▶ _TASK STATEMENT_: Could the data below be retyped exactly, without its pictures?

▶ _INFORMATION SHOWN_:
★ ★ ★ ★ ★ ★ ★

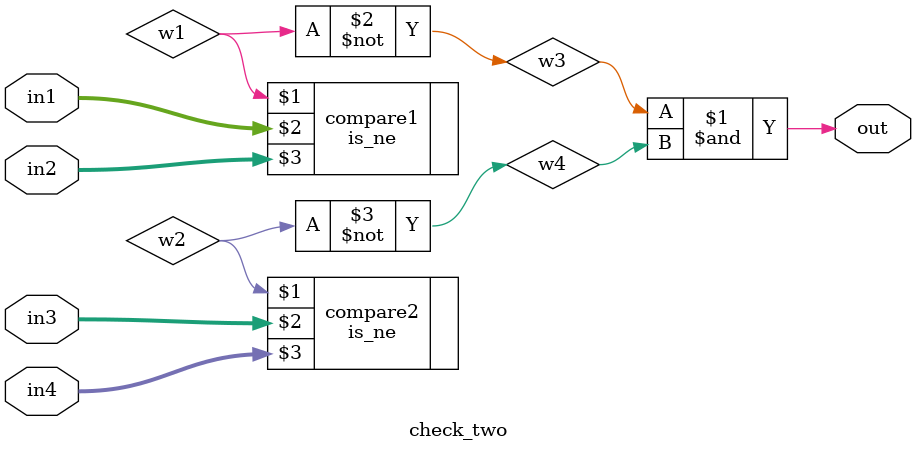
<source format=v>
module check_two(out, in1, in2, in3, in4);
	input[4:0] in1, in2, in3, in4;
	output out;
	
	wire w1, w2, w3, w4;
	
	is_ne compare1 (w1, in1, in2);
	is_ne compare2 (w2, in3, in4);
	
	not n1 (w3, w1);
	not n2 (w4, w2);
	
	and output_comparision(out, w3, w4);
	
endmodule 
</source>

★ ★ ★ ★ ★ ★ ★

▶ _OUTPUT FOR THIS EXERCISE_:
<source format=v>
module check_two(out, in1, in2, in3, in4);
	input[4:0] in1, in2, in3, in4;
	output out;
	
	wire w1, w2, w3, w4;
	
	is_ne compare1 (w1, in1, in2);
	is_ne compare2 (w2, in3, in4);
	
	not n1 (w3, w1);
	not n2 (w4, w2);
	
	and output_comparision(out, w3, w4);
	
endmodule 
</source>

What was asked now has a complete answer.